C’était il y a quarante-trois ans.
J’entends, à la radio, ardente et cassée, la voix d’un vieil écrivain s’adresser à la jeunesse de France pour lui parler d’un pays qui n’est pas encore né mais qui est déjà en train de mourir.
Cet écrivain, c’est André Malraux.
Et ce pays, c’est le Bangladesh où le « Plus jamais ça » de nos pères est sur le point d’être renié et où la voix nous enjoint, comme en Espagne en 1936, de former des brigades internationales.
Nous fûmes une poignée à répondre à cet Appel.
Il m’a, pour ma part, accompagné tout au long de ma vie et de mes engagements.
Et je suis revenu à Dacca pour, avec mes amis bangladeshis d’hier et d’aujourd’hui, sous la double égide de l’Alliance française et du ministère des Anciens Combattants qui, ici, au Bangladesh, est le ministère de la Libération et de la Construction de la Nation, accueillir l’auteur de L’Espoir dans ce petit jardin où il sera désormais chez lui comme il l’était déjà à Teruel, ou dans les maquis de Corrèze ou dans la poche de Colmar en Alsace.
J’entends la voix d’André Malraux.
Je la réentends, ardente et cassée, telle que le temps passé ne l’a, depuis ce jour d’octobre 1971, à mes oreilles, pas changée.
Sauf que c’est à vous que, ce matin, à l’entrée de cette Université de Dacca où il est venu, peu avant sa mort, prononcer l’un de ses discours les plus inspirés, s’adresse sa fraternelle exhortation.
Levez-vous, jeunesse du Bangladesh.
Soyez fiers de votre histoire et des combats qui vous ont forgés.
Sachez que le monde admire en vous les bâtisseurs d’un pays à la fois immémorial et fragile, à chaque instant menacé.
Sachez que nous sommes nombreux, en Europe, à être prêts, si vous le souhaitez, à déchirer avec vous le mauvais voile qui recouvre les millions de morts sans nombre, sans nom, sans visage et, souvent, sans sépulture dont le sacrifice a fait de vous, en cette année terrible de 1971, un peuple libre – comme sont encore sans sépulture les huit morts du Rana Plaza qui n’ont pas été retrouvés et dont je suis allé, ce matin, dans les décombres de l’usine où ils demeurent ensevelis, saluer la mémoire.

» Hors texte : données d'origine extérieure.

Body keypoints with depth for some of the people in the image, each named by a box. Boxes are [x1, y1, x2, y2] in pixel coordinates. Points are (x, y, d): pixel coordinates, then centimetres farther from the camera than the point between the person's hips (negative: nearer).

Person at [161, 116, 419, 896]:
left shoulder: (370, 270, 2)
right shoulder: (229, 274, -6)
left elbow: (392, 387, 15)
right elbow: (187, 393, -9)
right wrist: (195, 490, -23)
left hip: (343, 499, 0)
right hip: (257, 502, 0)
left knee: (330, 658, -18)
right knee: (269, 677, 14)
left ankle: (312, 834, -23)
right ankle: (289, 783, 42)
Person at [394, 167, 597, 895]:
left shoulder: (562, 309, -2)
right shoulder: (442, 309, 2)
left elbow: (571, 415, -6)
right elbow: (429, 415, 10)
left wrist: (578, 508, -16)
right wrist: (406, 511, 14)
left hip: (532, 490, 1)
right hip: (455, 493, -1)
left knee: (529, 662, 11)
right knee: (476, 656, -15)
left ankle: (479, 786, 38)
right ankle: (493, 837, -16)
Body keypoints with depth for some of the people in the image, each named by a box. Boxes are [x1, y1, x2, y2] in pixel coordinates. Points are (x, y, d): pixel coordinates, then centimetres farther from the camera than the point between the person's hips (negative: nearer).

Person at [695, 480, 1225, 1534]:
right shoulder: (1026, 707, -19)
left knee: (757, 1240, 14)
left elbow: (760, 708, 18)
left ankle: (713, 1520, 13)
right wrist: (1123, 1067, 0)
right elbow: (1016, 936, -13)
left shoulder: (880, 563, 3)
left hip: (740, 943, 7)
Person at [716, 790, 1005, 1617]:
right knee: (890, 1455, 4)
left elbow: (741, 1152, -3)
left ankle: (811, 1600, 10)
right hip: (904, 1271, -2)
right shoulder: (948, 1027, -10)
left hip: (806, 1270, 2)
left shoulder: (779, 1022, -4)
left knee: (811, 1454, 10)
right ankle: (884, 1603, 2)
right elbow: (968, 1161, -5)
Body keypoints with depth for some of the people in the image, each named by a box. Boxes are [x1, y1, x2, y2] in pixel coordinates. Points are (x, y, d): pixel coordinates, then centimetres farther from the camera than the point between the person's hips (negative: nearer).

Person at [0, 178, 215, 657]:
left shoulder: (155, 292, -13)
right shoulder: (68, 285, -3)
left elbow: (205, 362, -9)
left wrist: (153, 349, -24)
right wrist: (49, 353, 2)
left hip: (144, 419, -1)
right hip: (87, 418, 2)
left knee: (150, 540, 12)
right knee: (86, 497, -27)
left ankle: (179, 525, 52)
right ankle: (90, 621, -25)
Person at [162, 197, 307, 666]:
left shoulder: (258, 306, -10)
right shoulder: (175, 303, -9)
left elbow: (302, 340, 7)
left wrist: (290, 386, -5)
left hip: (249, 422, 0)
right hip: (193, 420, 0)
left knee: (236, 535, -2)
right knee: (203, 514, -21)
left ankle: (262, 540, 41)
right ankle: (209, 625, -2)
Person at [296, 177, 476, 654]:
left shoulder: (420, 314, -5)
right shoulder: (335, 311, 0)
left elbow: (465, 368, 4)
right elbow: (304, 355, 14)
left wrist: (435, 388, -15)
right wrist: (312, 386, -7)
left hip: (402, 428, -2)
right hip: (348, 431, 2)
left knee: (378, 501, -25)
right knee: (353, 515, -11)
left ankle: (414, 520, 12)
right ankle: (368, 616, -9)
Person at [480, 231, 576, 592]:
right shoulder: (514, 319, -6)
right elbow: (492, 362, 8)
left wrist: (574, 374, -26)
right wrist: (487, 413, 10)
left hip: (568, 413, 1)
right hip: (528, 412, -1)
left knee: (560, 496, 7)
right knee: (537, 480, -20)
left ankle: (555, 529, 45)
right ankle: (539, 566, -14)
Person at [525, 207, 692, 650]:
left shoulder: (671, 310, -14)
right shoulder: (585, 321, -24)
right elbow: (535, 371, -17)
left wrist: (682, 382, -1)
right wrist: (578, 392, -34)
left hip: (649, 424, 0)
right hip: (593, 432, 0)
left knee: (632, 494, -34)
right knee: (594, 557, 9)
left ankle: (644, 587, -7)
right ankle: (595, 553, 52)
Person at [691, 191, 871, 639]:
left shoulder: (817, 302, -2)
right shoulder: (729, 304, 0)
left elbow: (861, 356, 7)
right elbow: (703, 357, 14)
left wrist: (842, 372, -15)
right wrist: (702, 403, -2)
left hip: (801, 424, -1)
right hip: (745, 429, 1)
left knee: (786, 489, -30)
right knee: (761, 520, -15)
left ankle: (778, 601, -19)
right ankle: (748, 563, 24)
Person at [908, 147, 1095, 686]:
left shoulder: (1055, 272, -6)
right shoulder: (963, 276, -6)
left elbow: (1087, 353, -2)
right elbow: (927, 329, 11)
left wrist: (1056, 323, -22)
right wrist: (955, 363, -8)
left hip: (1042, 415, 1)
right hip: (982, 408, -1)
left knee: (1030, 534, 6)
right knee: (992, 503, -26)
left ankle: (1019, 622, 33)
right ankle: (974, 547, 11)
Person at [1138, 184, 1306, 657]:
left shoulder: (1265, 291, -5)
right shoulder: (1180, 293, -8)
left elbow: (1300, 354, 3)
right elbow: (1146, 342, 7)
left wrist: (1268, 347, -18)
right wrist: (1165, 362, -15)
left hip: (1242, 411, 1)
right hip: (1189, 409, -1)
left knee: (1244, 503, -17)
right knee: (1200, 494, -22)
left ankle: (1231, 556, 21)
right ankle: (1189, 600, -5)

Et puis osez, amis, rappeler au monde qui vous êtes vraiment : non pas cet atelier de misère et de sueur ; non pas ce réservoir de victimes sacrifiées sur l’autel de la mode et de ses vanités ; mais la patrie de celui que vous appeliez familièrement « Bangabandu » : Sheikh Mujibur Rahman, le Père de la Nation et une source d’inspiration pour tous ceux qui, ici, ailleurs et, en vérité, sur toute la planète, plaident pour un islam des Lumières, ami de la mesure et du droit, tolérant, modéré, respectueux d’autrui et, en particulier, des minorités.
Sa victoire sur le fondamentalisme est l’un des grands enjeux de notre temps.
Vous pouvez être les champions de cette lutte.
Vous avez la culture, les valeurs, l’héritage politique et constitutionnel, qui vous permettent, si vous le décidez, d’être l’avant-garde de ce combat.
N’y a-t-il pas, de la Bosnie-Herzégovine à l’ancienne Perse, des nostalgiques de Cordoue aux vaincus des printemps arabes, toute une Internationale silencieuse, tout un méridien de nouveaux non-alignés qui attendent leur héraut ? C’est, pour le nouveau Bangladesh, un beau rôle, digne de lui, fidèle aux glorieux combats de ses pères et qui, dans le concert des nations, lui revient.